━━━ TEXTO DE LEITURA

Sobre a matéria linguística duas notas breves creio que merecem um destaque neste momento. Primeiramente, conforme os resultados de uma sondagem elaborada e apresentada pelo Afrobarometer, mais de 68% dos caboverdianos desejam que a nossa língua materna seja formalmente oficializada. No entanto, vê-se que o Estado continua desrespeitando o desejo do povo caboverdiano.

Em contrapartida, este mesmo Estado permite que a Escola Portuguesa, uma entidade estrangeira, viole sistematicamente a Constituição da República de Cabo Verde na matéria dos direitos linguísticos, no seu artigo 9º, número 2, porquanto não permite que os estudantes caboverdianos falem a sua língua materna mesmo nos intervalos. Como bem disse o nosso grande poeta e escritor mais premiado de Cabo Verde, José Luiz Tavares: “A República, que em matéria relacionada com a língua nacional cabo-verdiana se tem pautado por gritante laxismo e imperdoável omissão, inclusive constitucional, terá a moral, sobretudo a coragem para tomar a atitude que se impõe, dado que a autorização concedida para a instalação da Escola Portuguesa não implica a violação descarada e altaneira de um direito humano básicos das crianças e dos jovens cabo-verdianos: o de falarem, sem qualquer mordaça supremacista neocolonial, a sua língua materna, esteio e veículo da sua identidade primeira?”[2]

Enfim, o espírito da libertação foi traído porque ainda não assumimos uma posição verdadeiramente independente desde independência jurídica e o projeto de História Geral de Cabo Verde é sintomático desta dependência mental.

O historiador burkinabé, Joseph Ki-Zerbo, que era simultaneamente um grande admirador de Amílcar Cabral e amigo do Presidente Aristides Pereira, poderia ter sido um excelente conselheiro sobre este projeto para Cabo Verde. Outrossim, em 1984, os intelectuais guineenses, liderados pelo Carlos Lopes fundaram o Instituto Nacional de Estudos e Pesquisa (INEP) da Guiné-Bissau. Contudo, aparentemente, o INEP não foi convidado na qualidade de conselheiro acadêmico. Mesmo a SORONDA-Revista de Estudos Guineense, que teve o seu arranque em 1986, poderia ser uma boa parceira. Citamos tais exemplos porque é devidamente sabido que Cabo Verde tem uma forte ligação com a “Costa da Guiné” (de Senegal até Serra Leão), como foi bem escrito pelo etnógrafo e historiador António Carreira.

Apesar de ser um investigador conhecedor profundo da história de Cabo Verde, Dr. Carreira recusou o pedido de Dr. Manuel Veiga para ser parte de equipa caboverdiana em 27 de agosto de 1987. As razões de tal recusa poderão ser encontradas no livro António Carreira, Etnógrafo e Historiador, de João Lopes Filho, entre elas porque não tinha boa relação com o presidente do IICT ( p.78). Outras razões foram apresentadas:

O simples enunciado das quatro fases previstas e a não indicação do número de pesquisadores e do seu grau de experiencia como paleógrafos, impossibilitam-me de dar uma opinião sobre o possível andamento de cada fase, o que de resto não me foi pedido... ( p.77)

━━━━━━
━━━ ENTRADAS FORNECIDAS

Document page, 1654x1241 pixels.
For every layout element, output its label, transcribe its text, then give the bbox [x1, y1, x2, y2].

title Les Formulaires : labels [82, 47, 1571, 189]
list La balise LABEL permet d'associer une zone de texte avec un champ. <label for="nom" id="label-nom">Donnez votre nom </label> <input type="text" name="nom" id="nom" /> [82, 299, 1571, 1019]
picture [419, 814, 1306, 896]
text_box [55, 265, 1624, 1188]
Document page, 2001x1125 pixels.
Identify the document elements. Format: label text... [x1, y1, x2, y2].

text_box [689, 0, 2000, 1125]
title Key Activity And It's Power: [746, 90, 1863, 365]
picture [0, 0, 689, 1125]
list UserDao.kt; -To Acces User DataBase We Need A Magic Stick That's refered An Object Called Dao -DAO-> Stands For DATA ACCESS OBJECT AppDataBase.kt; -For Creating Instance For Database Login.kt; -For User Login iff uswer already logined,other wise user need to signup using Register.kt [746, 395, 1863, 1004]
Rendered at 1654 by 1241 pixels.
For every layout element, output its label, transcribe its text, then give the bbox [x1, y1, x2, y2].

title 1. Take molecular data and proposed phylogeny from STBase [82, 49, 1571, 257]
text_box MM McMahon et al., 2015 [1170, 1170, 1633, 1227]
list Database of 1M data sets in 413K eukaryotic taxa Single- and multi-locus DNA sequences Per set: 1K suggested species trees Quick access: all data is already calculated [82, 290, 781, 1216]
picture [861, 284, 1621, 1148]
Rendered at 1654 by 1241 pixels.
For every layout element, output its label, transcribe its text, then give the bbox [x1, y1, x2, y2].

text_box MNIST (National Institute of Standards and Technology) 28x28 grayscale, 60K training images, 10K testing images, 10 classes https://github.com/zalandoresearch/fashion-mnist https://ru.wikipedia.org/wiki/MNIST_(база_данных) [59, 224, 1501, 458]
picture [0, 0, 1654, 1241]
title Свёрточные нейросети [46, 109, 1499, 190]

━━━━━━

• **TAREFA PROPOSTA 1**: Reproduza palavra por palavra o trecho do texto sobre Cabo Verde que vai de "Sobre a matéria" até "do povo caboverdiano.".
• **TAREFA PROPOSTA 2**:
Indique se cada afirmação abaixo está de acordo com o texto sobre Cabo Verde, respondendo sim ou não e citando literalmente as palavras do texto que decidem a questão.
(a) Mais de 68% dos caboverdianos querem que a sua língua materna seja oficializada.
(b) O INEP da Guiné-Bissau foi fundado em 1986.
(c) António Carreira aceitou fazer parte da equipa caboverdiana.
• **TAREFA PROPOSTA 3**: Escreva a continuação do texto sobre Cabo Verde a partir do ponto em que ele termina.
As entradas não têm qualquer relação com o texto sobre Cabo Verde.

• **RESPOSTA ESPERADA 1**:
Sobre a matéria linguística duas notas breves creio que merecem um destaque neste momento. Primeiramente, conforme os resultados de uma sondagem elaborada e apresentada pelo Afrobarometer, mais de 68% dos caboverdianos desejam que a nossa língua materna seja formalmente oficializada. No entanto, vê-se que o Estado continua desrespeitando o desejo do povo caboverdiano.

• **RESPOSTA ESPERADA 2**:
(a) Sim: "mais de 68% dos caboverdianos desejam que a nossa língua materna seja formalmente oficializada".
(b) Não: "em 1984, os intelectuais guineenses, liderados pelo Carlos Lopes fundaram o Instituto Nacional de Estudos e Pesquisa (INEP) da Guiné-Bissau".
(c) Não: "Dr. Carreira recusou o pedido de Dr. Manuel Veiga para ser parte de equipa caboverdiana em 27 de agosto de 1987".

• **RESPOSTA ESPERADA 3**:
....Ora em tal posição o Instituto [IICT] não aceitaria a minha eventual actuação junto da equipa   de Cabo Verde... O que me parece evidente é a sua falta de competência no campo específico da evolução do processo histórico de Cabo Verde e rios de Guiné- onde trabalho há mais de 26 anos. (p.78, grifo nosso)

Em suma, Carreira recusou participar naquele projeto. A ideia original desse projeto é semelhante à proposta que António Carreira havia enviado ao governo de Cabo Verde em 1981. Carreira continua a justificar tal recusa:

Como estamos a tratar de um mesmo assunto, atrevo-me a recordar duas situações ocorridas há poucos anos. Em 1981 sugeri ao Governo de Cabo Verde a elaboração de uma série de estudos conducentes à recolha de dados destinados à estruturação da História do país, seja no sentido amplo da matéria, seja no campo específico da história económica e social. Foi assinado um contrato em Outubro de 1981, contrato que fui forçado a denunciar por incumprimento de algumas das cláusulas por parte de Cabo Verde. Em 1984, aquando da minha estada nas ilhas a convite do Ministro da Educação e Cultura, apresentei um plano sucinto para o início das investigações e a subsequente feitura da História, num período de seis anos (salvo erro). Nunca tive qualquer resposta. Admito entretanto que razões insuperáveis concorreram para a não concretização das iniciativas (p.78-79)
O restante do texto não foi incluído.